The limo made a three-point turn as if we were on the way out, at the last moment maneuvering closer to the mouth of the ally, blocking it, and throwing the narrow space into deepest shadow. Rick got out and walked to the limo, though prowled was more in keeping with his grace and balance and catlike movements. He leaned in my open window, studying us all with eyes that saw more than a human’s would.

“Were there vamps on board?” I asked.

His Frenchy-black eyes flicked to me and back to Bruiser. “I’m sure that if Mithrans were aboard, they would have notified the Master of the City according to proper protocol,” Rick said, his voice bland with the lie.

“Riiiiight,” I said.

“Who called you about this incident?” Rick asked. “Nothing went out over the usual channels or the airwaves.” None of us answered. “Move along, nothing to see here.” He stood and went back to his car.

Alex said over the cell, “These are not the droids you’re looking for.”

Eli’s lips twitched, his eyes going from me to Bruiser and back. “Did you really threaten to kill the PsyLED special agent?”

“She did.” Bruiser’s face softened. “HQ, Shemmy. Alex, let’s see the security footage of the ship trying to dock and its passengers trying to disembark.”

“Sending it to the limo computer system,” Alex said. “Flip up your screen.”

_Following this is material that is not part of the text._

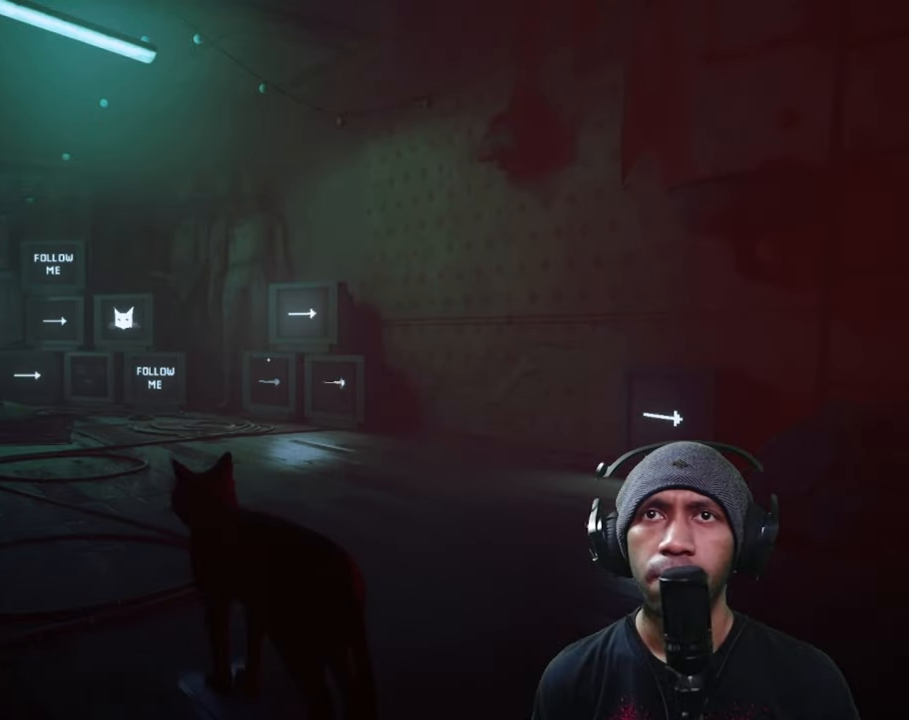
{"buttons": ["R2"], "left_stick": "up", "right_stick": "center", "button_events": []}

Bruiser raised the extra-wide video screen covering the privacy panel. The scene had been captured by several cameras, from different angles, and we watched as a dozen men in military camo and automatic rifles surrounded the space where the gangway—gangplank?—would have touched U.S. soil. On board, a small clump of black-clad humans seemed to be trying to dock the ship. There was no audio, but we got the general idea. A lot of posturing. A lot of shouting through a megaphone. A lot of head shaking. Eventually the ship pulled away. Nothing happened. So who was aboard besides the crew in black? Who were the passengers and why were they denied permission to dock? If it was vamps, they would never do something so public for no reason. And if there were old and powerful vamps on board—the EVs come calling before the agreements were reached—they would have had the ability to get the humans to do anything they wanted, at least long enough to get several vamps ashore and drink from them. Unless one of the cops was a witch. A well-prepared witch might have shielded the law enforcement types from being rolled. If there were vamps on board. There were too many unknowns.